Let's see how many summerfags have invaded this board.
How many 25-bit arrays can you form if they must contain exactly 15 ones and no consecutive zeroes?
8008
>hey /g/ do my homework for me
How about you fuck off.
>>55622705
cant you write somthing that does that?
>>55622705
17 choose 10 is my best guess
Infinini
Permutate and remove duplicates.
Compute the 25! permutations of your arrays and then do a pattern match on them.
Don't post on /g/ until that program finishes running.
>>55622804
DING DING DING
This guy actually knows informatics.
>>55622956
This is 7th grade maths level.
>>55622705
Why 25-bit? Why not take it a step further?
>>55623022
n-bit array then
1 1 1 1 1 1 1 1 1 1 1 1 1 1 1
first zero can go into 16 spots, second zero can go into 15 spots, third can go into 14 spots etc
so this is 16!/6! or
16*15*14*13...*7
i hate counting, but i think this is write
>>55623339
I had the same idea but considering the position of 1's instead of 0's.
For 25-bit the lowest number of 1's that gives no solution is 12.
After that the next 1 can go in 13 places, the next in 12, then 11, then 10.

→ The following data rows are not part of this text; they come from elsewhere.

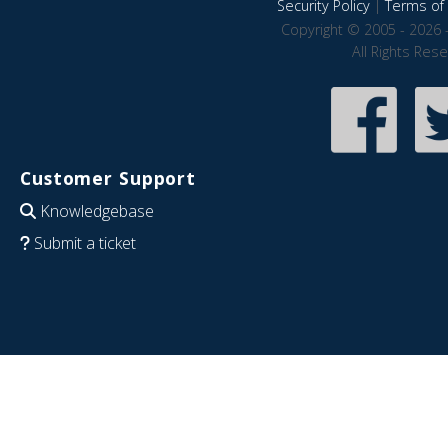
Security Policy
|
Terms of 
Copyright © 2005 - 2026 
All Rights Res
Customer Support
Knowledgebase
Submit a ticket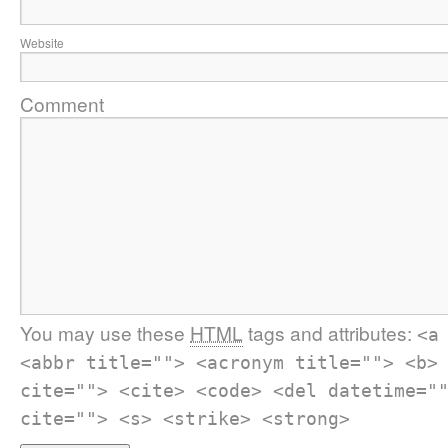
Website
Comment
You may use these
HTML
tags and attributes:
<a
<abbr title=""> <acronym title=""> <b>
cite=""> <cite> <code> <del datetime="
cite=""> <s> <strike> <strong>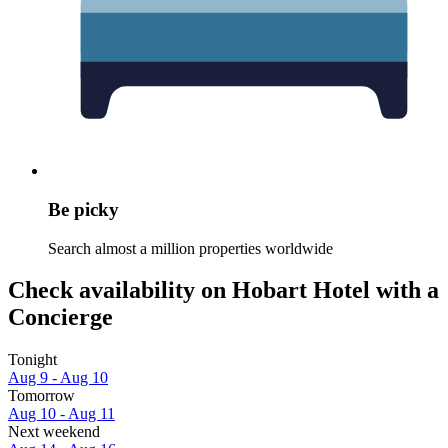
Be picky
Search almost a million properties worldwide
Check availability on Hobart Hotel with a
Concierge
Tonight
Aug 9 - Aug 10
Tomorrow
Aug 10 - Aug 11
Next weekend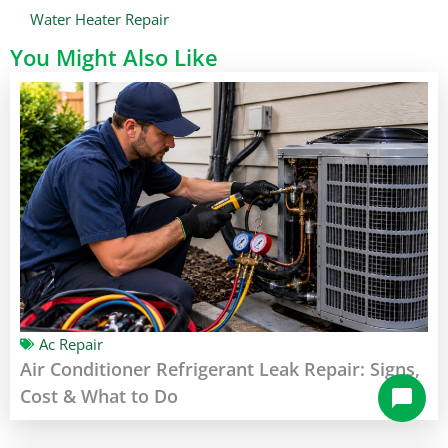
Water Heater Repair
You Might Also Like
Ac Repair
Air Conditioner Refrigerant Leak Repair: Signs,
Cost & What to Do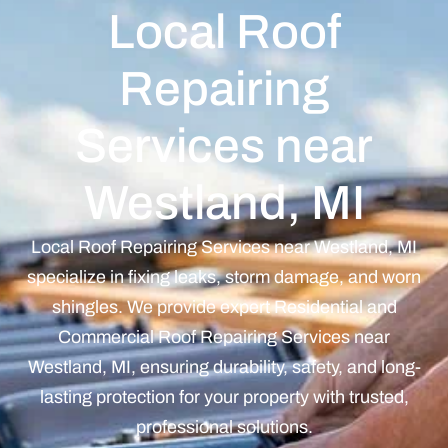
Local Roof
Repairing
Services near
Westland, MI
Local Roof Repairing Services near Westland, MI
specialize in fixing leaks, storm damage, and worn
shingles. We provide expert Residential and
Commercial Roof Repairing Services near
Westland, MI, ensuring durability, safety, and long-
lasting protection for your property with trusted,
professional solutions.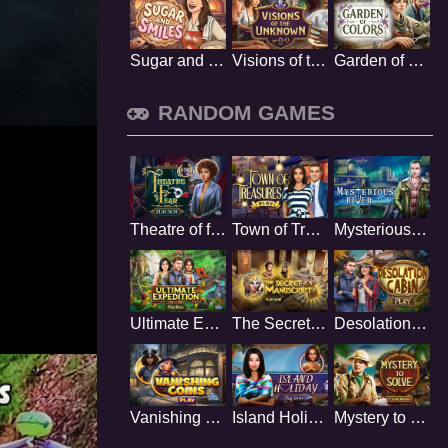
Sugar and Smiles
Visions of the Unknown
Garden of Colors
RANDOM GAMES
Theatre of fear
Town of Treasures
Mysterious River
Ultimate Expedition
The Secret Manuscript
Desolation Cabin
Vanishing Coins
Island Holiday
Mystery to Solve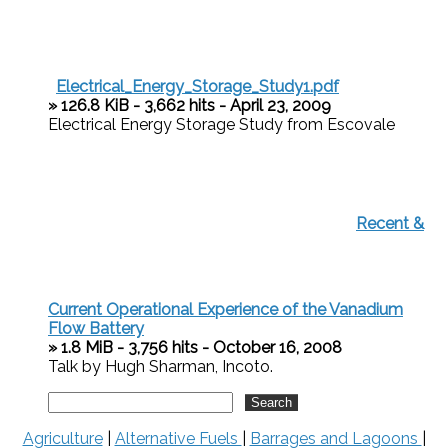
Electrical_Energy_Storage_Study1.pdf
» 126.8 KiB - 3,662 hits - April 23, 2009
Electrical Energy Storage Study from Escovale
Recent &
Current Operational Experience of the Vanadium
Flow Battery
» 1.8 MiB - 3,756 hits - October 16, 2008
Talk by Hugh Sharman, Incoto.
Agriculture
|
Alternative Fuels
|
Barrages and Lagoons
|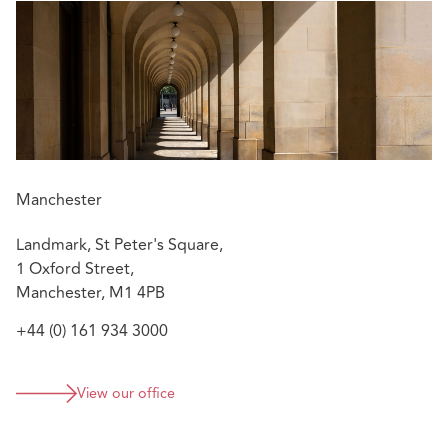
Manchester
Landmark, St Peter's Square,
1 Oxford Street,
Manchester, M1 4PB
+44 (0) 161 934 3000
View our office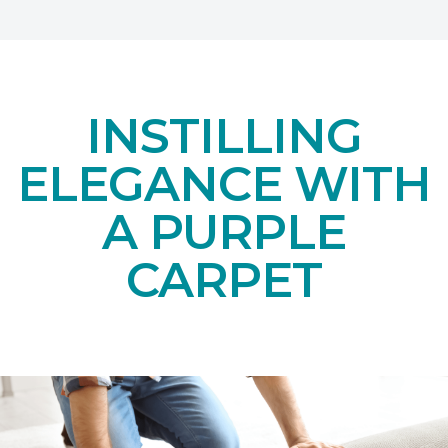
INSTILLING
ELEGANCE WITH
A PURPLE
CARPET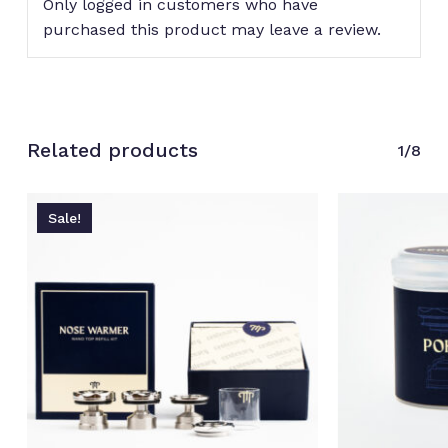
Only logged in customers who have
purchased this product may leave a review.
No products in the cart.
Related products
Go to shop
1/8
Sale!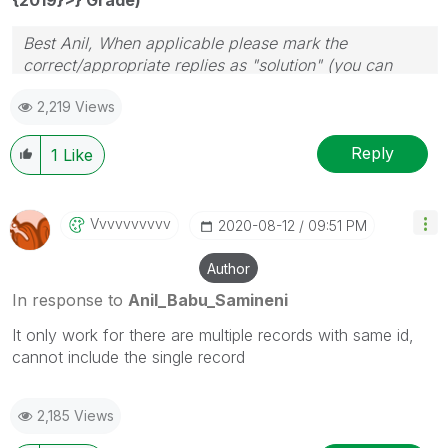
Best Anil, When applicable please mark the
correct/appropriate replies as "solution" (you can
mark up to 3 "solutions". Please LIKE threads if the
2,219 Views
provided solution is helpful
Reply
1
Like
Vvvvvvvvvv
‎2020-08-12
09:51 PM
Author
In response to
Anil_Babu_Samineni
It only work for there are multiple records with same id,
cannot include the single record
2,185 Views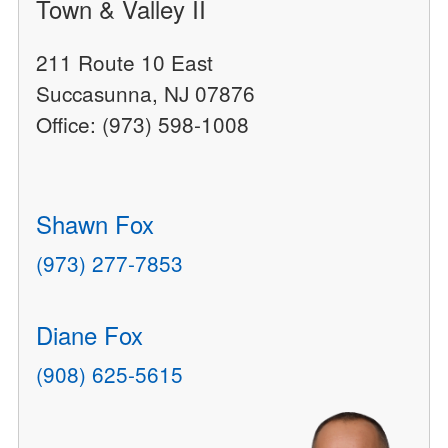
Town & Valley II
211 Route 10 East
Succasunna, NJ 07876
Office: (973) 598-1008
Shawn Fox
(973) 277-7853
Diane Fox
(908) 625-5615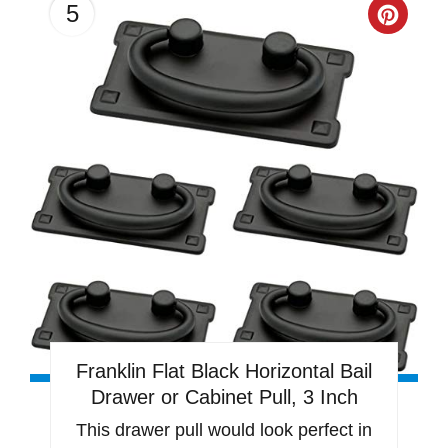
5
Creat
Pinter
Pin
Franklin Flat Black Horizontal Bail
Drawer or Cabinet Pull, 3 Inch
This drawer pull would look perfect in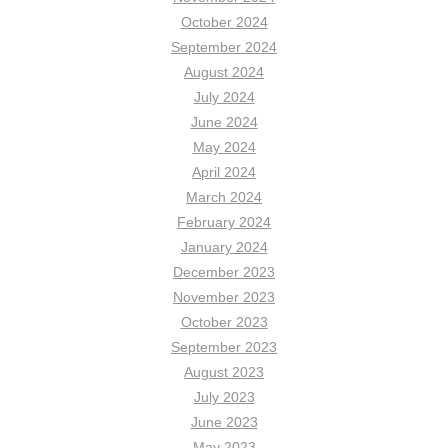
October 2024
September 2024
August 2024
July 2024
June 2024
May 2024
April 2024
March 2024
February 2024
January 2024
December 2023
November 2023
October 2023
September 2023
August 2023
July 2023
June 2023
May 2023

That gives 13*12*11*10 = 17160. However the 1's are not distinct so this overcounts by n! where n is the number of 1's we used.
We used four 1's so my final answer is 13*12*11*10/4! = 715.
I am off to work so by the time I check this thread again once it will probably be dead. Hopefully someone can find a flaw with this method because I don't think it's correct.
>>55623482
ya im overcounting ofcourse like a retard you are correct
>>55623339
You are off by 10! Zeros aren't unique retard kys
>>55623339
You're permuting the zeroes, you should divide that by 10!